When he was six my brother Davie graduated driving toy trucks to drive the real thing. He convinced dad to let him drive the truck - alone - through the fields of our company in Montana and around the courtyard. Davie knew all truck driving by then. He rarely missed a movement dad or grandfather made while driving.
It 'was a dismal spectacle watching Davie drive that truck, because he could not see it. It looked like the truck was driving. Then you identify the top six inches of her blond head on the dashboard, his eyes watching carefully in advance. In those days he did not ride in a seated position: he drove with his small fund just brushing the edge of the seat, while his feet on the pedals and grabbed the neck tended to keep their eyes on the dashboard. He drove well, putting his whole body and mind into it. In fact, he drove so well that in the fall that was allowed to drive a truck full of wheat fields over at Our Farm barn in the barn.
That day he glowed with happiness.
When he was eight, he was allowed to drive the family car in the driveway. He spent whole Sunday afternoon to do so.
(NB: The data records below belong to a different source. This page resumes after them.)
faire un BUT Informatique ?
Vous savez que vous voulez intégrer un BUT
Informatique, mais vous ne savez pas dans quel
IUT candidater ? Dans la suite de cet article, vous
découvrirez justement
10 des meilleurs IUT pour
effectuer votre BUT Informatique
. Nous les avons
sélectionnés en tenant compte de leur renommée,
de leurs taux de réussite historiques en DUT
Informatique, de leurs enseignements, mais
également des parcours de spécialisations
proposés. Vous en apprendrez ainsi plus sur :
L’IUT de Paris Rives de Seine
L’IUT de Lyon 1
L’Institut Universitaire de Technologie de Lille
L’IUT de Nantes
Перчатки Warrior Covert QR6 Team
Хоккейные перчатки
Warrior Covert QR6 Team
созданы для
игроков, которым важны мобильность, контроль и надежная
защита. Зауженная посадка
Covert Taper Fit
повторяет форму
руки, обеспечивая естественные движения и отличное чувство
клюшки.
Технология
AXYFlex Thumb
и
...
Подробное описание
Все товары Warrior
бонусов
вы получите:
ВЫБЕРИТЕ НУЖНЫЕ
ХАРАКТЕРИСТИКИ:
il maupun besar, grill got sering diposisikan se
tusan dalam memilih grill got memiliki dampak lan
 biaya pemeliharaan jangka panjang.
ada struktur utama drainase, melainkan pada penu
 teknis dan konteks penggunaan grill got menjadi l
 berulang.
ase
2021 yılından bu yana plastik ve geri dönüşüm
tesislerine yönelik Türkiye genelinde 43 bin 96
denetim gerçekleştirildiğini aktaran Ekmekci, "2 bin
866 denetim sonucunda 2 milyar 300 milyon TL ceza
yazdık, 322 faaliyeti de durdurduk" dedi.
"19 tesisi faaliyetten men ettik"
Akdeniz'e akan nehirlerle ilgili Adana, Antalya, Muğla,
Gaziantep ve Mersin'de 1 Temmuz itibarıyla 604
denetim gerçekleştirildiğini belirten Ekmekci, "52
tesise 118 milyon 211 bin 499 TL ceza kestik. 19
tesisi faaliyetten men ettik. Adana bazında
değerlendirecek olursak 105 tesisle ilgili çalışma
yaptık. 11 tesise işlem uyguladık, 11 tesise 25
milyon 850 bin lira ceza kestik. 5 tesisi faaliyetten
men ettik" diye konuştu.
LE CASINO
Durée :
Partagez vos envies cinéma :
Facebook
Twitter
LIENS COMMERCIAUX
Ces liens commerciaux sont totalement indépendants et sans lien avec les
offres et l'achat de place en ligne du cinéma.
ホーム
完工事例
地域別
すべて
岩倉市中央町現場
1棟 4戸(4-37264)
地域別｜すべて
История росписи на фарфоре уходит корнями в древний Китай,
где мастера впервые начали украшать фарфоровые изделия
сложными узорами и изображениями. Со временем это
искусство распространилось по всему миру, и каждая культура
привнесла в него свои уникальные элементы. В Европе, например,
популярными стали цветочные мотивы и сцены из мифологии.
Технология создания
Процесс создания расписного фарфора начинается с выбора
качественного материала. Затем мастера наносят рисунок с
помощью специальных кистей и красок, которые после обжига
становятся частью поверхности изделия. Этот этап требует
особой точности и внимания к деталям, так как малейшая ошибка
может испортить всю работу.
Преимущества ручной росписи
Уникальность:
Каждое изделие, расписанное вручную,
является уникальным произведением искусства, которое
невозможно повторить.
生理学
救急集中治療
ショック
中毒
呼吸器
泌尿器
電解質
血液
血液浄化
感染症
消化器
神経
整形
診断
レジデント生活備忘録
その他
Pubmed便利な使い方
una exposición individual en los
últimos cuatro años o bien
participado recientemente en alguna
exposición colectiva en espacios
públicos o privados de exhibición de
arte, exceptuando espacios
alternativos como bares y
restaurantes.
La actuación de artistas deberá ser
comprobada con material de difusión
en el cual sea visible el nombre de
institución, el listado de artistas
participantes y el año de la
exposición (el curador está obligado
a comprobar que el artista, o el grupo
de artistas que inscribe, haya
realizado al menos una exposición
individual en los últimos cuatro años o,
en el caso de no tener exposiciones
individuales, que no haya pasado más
He had the car back at the end of the driveway, stop, change gears, steer the car forward forty feet to the garage, stop, change gears, the machine again at the end of the driveway, stop, change gears ...
One Sunday afternoon when he was nine years began to show the results of these training exercises. The day was March 1, when the snow had melted and the ground just thawed, turning the field next to the house of clay gumbo frozen. Gumbo which was several feet deep. Davie - who has since let us know that David, not Dave ever Davie was the choice of his name - David took the truck out in the middle of gumbo and deliberately stuck to its hubcaps. All afternoon we heard the rumble of trucks and spin and spin noise ... a silence of five minutes, then spin and roar, roar and spin. A miserable, cold and windy afternoon, and even David would be driven in to warm his hands freezing and drink a glass of water.
David reports were always cheerful. The first ad really explained how he got hopelessly mired truck. Following reports that efforts by the chains, tables, and jute bags, all done with their bare hands in the freezing mud.
"It 's halfway out!"
Very roaring from the field.
"It 's almost there, only a few attempts more."
Sounds like a truck from the field in his last agony.
"It 's out!' Out! I took off! "
Glance the kitchen clock. "I think I have time to do it again blocked before it gets dark."